EXERCISE PROMPT:
Only one stretch of the data below should be repeated: the lines from the line containing "left hip: (153, 160)" through the line containing "right hip: (295, 154)", inclusive, exactly as they are.

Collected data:
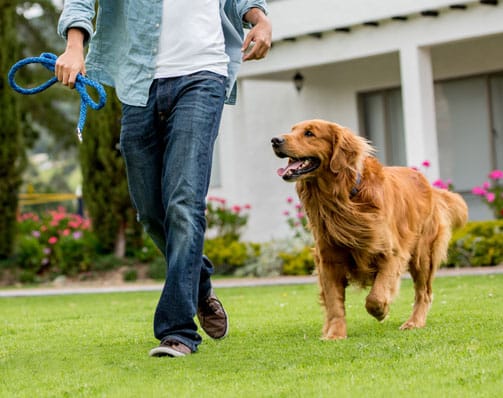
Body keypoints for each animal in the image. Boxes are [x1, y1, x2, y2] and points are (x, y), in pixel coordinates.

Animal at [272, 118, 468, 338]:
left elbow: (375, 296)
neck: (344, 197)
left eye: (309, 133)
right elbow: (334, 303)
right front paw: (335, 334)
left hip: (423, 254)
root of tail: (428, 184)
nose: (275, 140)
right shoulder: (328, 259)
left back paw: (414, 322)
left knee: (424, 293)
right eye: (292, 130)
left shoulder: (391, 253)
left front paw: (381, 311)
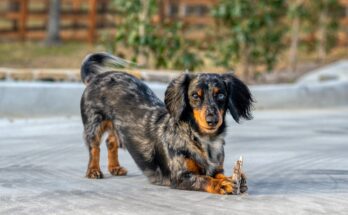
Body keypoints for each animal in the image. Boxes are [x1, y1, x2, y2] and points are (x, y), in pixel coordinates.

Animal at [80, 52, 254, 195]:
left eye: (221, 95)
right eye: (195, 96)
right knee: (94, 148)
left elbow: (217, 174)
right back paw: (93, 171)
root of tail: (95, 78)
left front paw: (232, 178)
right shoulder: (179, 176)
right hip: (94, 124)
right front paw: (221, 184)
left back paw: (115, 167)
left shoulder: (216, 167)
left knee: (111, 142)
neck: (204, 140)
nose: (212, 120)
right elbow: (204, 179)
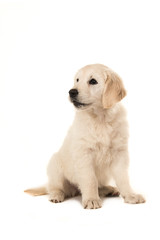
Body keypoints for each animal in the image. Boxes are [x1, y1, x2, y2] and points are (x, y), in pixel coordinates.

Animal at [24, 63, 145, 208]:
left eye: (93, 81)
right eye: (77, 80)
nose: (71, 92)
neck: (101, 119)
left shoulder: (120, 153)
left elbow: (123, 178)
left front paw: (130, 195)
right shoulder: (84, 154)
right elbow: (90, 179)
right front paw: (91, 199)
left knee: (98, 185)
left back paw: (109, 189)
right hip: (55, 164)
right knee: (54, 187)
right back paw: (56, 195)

...

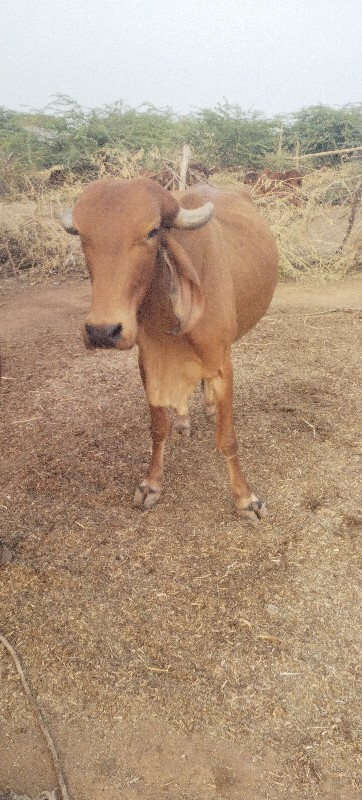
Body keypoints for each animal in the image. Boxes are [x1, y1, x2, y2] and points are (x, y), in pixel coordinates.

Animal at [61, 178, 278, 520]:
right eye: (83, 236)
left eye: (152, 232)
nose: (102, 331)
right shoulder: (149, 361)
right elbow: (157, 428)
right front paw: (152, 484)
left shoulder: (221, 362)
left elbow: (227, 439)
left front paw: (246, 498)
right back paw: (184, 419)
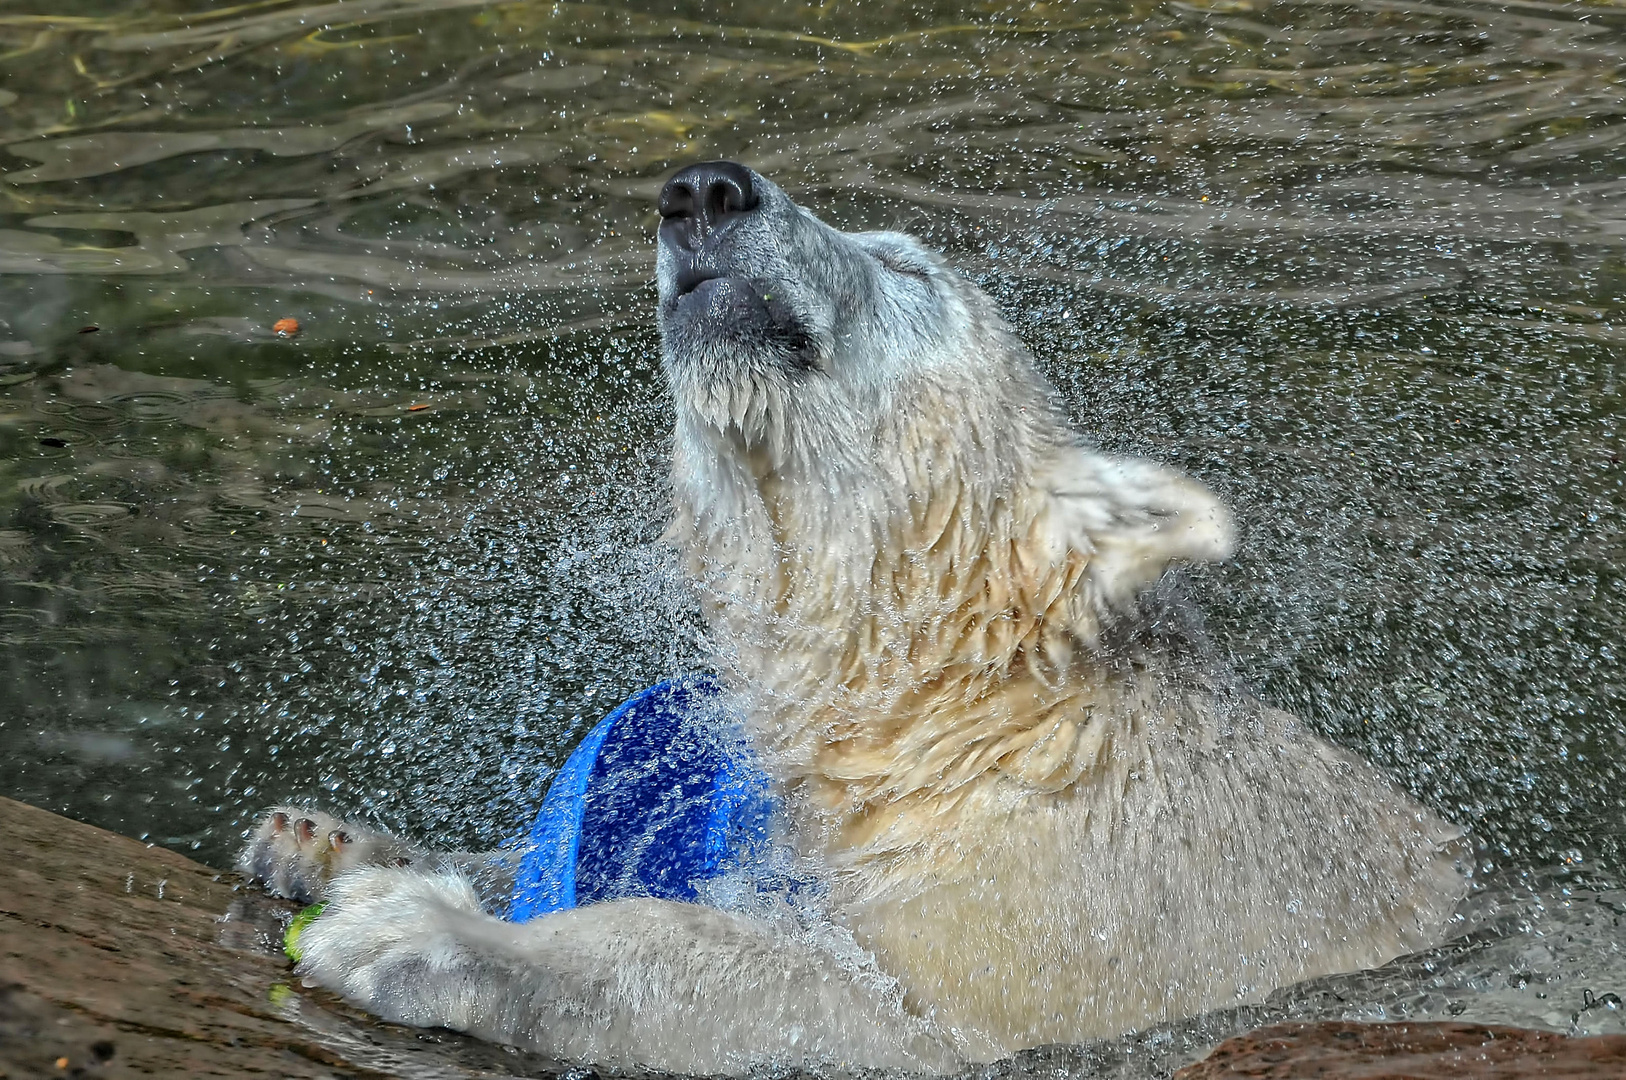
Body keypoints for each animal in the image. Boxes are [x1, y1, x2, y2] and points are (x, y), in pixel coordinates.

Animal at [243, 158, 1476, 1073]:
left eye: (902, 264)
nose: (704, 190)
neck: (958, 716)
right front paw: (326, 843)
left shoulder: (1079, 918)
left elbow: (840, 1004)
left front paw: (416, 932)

--

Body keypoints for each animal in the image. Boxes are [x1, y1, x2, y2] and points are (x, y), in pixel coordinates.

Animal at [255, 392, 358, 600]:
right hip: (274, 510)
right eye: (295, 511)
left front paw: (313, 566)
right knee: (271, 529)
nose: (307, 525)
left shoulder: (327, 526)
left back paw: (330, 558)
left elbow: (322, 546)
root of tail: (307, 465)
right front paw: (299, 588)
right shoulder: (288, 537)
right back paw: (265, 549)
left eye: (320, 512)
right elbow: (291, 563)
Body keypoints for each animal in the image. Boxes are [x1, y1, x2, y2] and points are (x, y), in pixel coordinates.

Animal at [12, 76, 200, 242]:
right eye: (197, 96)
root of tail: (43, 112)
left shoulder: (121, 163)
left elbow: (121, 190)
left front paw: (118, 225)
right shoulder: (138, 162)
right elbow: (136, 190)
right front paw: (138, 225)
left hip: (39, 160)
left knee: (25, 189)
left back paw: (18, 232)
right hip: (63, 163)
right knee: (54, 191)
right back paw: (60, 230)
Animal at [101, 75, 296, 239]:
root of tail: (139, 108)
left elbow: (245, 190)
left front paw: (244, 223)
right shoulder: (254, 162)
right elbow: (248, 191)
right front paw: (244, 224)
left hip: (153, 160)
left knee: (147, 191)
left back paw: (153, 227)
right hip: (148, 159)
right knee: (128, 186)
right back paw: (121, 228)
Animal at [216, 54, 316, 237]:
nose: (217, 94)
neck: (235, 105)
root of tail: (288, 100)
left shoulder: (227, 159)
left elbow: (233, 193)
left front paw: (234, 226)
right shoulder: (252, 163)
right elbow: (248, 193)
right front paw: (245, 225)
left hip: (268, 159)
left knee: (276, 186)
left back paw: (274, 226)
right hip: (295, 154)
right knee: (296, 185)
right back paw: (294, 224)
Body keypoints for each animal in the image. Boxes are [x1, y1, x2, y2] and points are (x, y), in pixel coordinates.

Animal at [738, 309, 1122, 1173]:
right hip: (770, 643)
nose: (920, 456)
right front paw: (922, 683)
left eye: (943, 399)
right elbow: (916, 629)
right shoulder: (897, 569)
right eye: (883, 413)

WRITTEN ANSWER:
left hip: (153, 160)
left knee: (147, 191)
left back paw: (153, 227)
right hip: (148, 159)
right knee: (128, 186)
right back paw: (121, 228)
Animal at [216, 54, 316, 237]:
nose: (217, 94)
neck: (235, 105)
root of tail: (288, 100)
left shoulder: (227, 159)
left elbow: (233, 193)
left front paw: (234, 226)
right shoulder: (252, 163)
right elbow: (248, 193)
right front paw: (245, 225)
left hip: (268, 159)
left knee: (276, 186)
left back paw: (274, 226)
right hip: (295, 154)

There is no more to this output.